2/15/2017

Introducing Ramblin Spokes, Civil War author


Well, hello, everybody! My name is Ramblin Spokes and I am a seasoned Civil War author. I will be dropping in here occasionally to pull back the curtain on how we Civil War authors make our magic.

In a forum like this, I can also test my out my new writing on Civil War book buyers like yourselves.

You know, every Civil War book needs some powerful theme to put across that this whole thing is a lot more than who-shot-john and here we go with yet another darn battle.

To that end, I have crafted a phrase that I think captures the deeper meaning of the war. Notice how I use it in these different passages:

(a) "Frederick Douglass saw the Civil War as the inevitable consequence of man's inhumanity to man."

(b) "It’s man’s inhumanity to man, and to a race, that makes Black History Month so important, so necessary."
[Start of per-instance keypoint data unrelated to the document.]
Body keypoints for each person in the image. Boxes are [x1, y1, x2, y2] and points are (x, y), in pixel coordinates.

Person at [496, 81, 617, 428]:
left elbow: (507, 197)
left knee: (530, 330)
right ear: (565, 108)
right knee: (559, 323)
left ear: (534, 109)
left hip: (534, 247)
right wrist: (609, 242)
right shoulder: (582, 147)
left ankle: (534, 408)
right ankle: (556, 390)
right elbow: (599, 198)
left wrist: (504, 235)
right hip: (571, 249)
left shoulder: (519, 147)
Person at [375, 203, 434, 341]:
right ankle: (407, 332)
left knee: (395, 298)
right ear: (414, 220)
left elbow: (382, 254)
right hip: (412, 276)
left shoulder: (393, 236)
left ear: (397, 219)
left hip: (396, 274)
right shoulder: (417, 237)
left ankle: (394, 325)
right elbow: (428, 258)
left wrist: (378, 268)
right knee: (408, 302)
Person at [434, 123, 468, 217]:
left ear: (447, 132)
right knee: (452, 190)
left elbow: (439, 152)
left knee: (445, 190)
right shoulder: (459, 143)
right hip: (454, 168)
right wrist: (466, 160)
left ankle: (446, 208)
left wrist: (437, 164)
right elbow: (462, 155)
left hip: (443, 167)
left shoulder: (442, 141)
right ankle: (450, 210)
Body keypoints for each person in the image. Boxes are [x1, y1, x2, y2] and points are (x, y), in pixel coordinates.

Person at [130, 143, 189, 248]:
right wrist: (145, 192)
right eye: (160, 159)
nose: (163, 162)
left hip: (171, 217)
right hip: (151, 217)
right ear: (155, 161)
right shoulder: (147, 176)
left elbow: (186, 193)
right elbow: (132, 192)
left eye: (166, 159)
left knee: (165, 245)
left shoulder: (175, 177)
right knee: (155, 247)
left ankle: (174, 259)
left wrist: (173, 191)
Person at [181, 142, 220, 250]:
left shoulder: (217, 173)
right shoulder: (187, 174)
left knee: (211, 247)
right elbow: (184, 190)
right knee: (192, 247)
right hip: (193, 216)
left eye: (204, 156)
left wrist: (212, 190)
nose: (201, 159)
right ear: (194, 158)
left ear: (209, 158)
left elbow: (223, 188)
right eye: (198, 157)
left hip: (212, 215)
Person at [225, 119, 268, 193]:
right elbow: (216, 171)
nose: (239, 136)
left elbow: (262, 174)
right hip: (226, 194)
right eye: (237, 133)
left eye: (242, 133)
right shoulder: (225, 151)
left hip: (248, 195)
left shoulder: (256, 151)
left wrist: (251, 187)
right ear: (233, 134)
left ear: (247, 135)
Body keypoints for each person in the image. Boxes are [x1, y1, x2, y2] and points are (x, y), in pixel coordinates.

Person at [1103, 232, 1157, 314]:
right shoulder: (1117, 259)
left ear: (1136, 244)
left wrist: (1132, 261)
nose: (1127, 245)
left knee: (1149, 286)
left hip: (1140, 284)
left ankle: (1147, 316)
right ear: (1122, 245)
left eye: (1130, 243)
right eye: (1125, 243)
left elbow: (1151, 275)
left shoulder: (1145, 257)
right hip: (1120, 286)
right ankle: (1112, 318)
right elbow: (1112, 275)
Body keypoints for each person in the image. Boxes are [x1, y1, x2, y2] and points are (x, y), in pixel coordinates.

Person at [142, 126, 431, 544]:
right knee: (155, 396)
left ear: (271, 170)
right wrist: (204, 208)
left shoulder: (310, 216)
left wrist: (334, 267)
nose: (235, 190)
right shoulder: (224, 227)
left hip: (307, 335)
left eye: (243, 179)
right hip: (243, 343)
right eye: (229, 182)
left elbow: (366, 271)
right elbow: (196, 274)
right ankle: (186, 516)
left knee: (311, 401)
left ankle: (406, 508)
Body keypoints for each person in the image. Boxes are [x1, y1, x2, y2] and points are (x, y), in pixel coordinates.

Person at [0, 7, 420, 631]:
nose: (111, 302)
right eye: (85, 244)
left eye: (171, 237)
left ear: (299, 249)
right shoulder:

Have you spotted my turn of phrase yet? Here's another clue or two:

(c) "Sadly, the war produced any number of examples of man's inhumanity to fellowman."

(d) "The memories of man's inhumanity to man are imbedded in its soil."

Haven't got it yet? You're not tryin'!

(e) "No one could have predicted that it would become the Civil War’s greatest example of man’s inhumanity to man."

(f) "Colonel Virgil S. Murphy would write in his diary: '...an unholy ground that exemplified man's inhumanity to man.' "

There is no harm in repeating your core theme. In fact you must do so, lest the reader put the book down.

You see, man's inhumanity to man is what will make my book worth buying and reading. It captures the total war experience in a nutshell. It's almost a kind of branding, it's just that powerful.

So go forth and find you own inhumanity as you write your own Civil War history.